Climat des affaires : l’informel, l’éternel ennemi
Dans l’amélioration du climat des affaires, le travail du prochain mandat consistera à accompagner la mise en œuvre de la charte d’investissement et de l’activation du Fonds Mohammed VI pour l’investissement. Il s’agit également de contribuer à la simplification de l’acte d’entreprendre en accélérant la révision des procédures administratives et judiciaires liées à l’entrepreneuriat. «L’effort sera également consenti pour améliorer la compétitivité des facteurs de production, notamment l’accès et le coût du foncier et la compétitivité logistique», souligne Mehdi Tazi. Selon la CGEM, la problématique du foncier industriel représente, aux côtés d’autres aspects, un facteur déterminant de la compétitivité des entreprises. Pour le patronat, l’amélioration de son accessibilité représente un enjeu majeur pour promouvoir et encourager l’investissement productif créateur de valeur ajoutée et d’emplois durables.
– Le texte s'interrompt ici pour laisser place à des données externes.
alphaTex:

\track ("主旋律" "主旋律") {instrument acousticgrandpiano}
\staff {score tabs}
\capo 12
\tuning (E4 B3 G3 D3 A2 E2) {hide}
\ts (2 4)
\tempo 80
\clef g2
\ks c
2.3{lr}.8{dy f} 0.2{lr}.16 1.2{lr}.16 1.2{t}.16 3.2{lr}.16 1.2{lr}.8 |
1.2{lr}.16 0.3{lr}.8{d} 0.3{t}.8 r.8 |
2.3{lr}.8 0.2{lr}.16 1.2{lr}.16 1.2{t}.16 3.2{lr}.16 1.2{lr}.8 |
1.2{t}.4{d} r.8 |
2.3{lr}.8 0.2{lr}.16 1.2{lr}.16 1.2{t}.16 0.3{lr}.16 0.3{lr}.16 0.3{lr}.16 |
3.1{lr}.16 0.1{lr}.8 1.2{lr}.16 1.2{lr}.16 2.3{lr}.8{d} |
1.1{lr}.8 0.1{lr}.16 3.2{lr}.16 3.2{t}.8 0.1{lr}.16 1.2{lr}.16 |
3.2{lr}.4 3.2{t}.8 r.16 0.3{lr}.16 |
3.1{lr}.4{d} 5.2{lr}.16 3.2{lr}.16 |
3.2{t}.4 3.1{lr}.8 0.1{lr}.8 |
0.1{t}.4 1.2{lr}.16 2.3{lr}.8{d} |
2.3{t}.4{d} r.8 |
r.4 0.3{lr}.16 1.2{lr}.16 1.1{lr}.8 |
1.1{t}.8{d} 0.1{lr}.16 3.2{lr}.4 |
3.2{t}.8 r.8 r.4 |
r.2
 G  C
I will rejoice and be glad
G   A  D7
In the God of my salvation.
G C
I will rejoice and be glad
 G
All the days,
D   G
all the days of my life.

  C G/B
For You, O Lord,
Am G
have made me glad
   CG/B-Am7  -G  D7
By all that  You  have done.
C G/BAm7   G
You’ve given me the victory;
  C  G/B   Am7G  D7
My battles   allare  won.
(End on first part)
Le NMD est d’ailleurs clair à ce sujet et inscrit le foncier parmi les facteurs de production freinant le dynamisme entrepreneurial, aux côtés de la logistique et de l’énergie. Malgré la mise en place de certaines réformes, le secteur privé soutient que l’accès au foncier industriel continue à être un véritable parcours du combattant pour les entreprises marocaines. Motifs : l’étroitesse de la réserve foncière, l’indisponibilité d’un foncier industriel adapté et les procédures administratives associées ou encore la compétitivité-prix. Pour y remédier, le patronat recommande d’adopter une approche tirée par la demande économique et non par l’opportunité foncière, pour l’identification et la priorisation des besoins en foncier industriel, en intégrant les acteurs privés dans les processus d’élaboration et de planification des documents d’urbanisme.
La lutte contre la concurrence déloyale, alimentée par les pratiques informelles et de corruption, figure également parmi les actions de ce premier axe du programme du prochain mandat. Le patronat est en effet favorable à la mise en place d’un package incitatif encourageant l’intégration des entreprises vers le secteur formel, notamment en simplifiant l’accès des TPME aux marchés publics, en mettant en place des aides à l’exportation, en renforçant l’accès aux solutions de financement classiques (bancaires en limitant le recours aux garanties personnelles) et alternatives (crowdfunding quasi-fonds propres) ou encore en mettant en place des procédures administratives simplifiées. Pour rappel, l’économie informelle représente au Maroc plus de 30% du PIB selon les dernières données de Bank Al-Maghrib, si l’on prend en considération les unités de production informelles (UPI), les activités illégales (contrebande et contrefaçon) et l’économie souterraine (travail au noir, sous-facturation, etc.). Les travailleurs informels (4 millions de personnes, dont une grande partie dans les UPI) se trouvent dans une situation de grande vulnérabilité du fait des modalités de travail précaires et de l’absence de contrôle, alerte le binôme Alj-Tazi.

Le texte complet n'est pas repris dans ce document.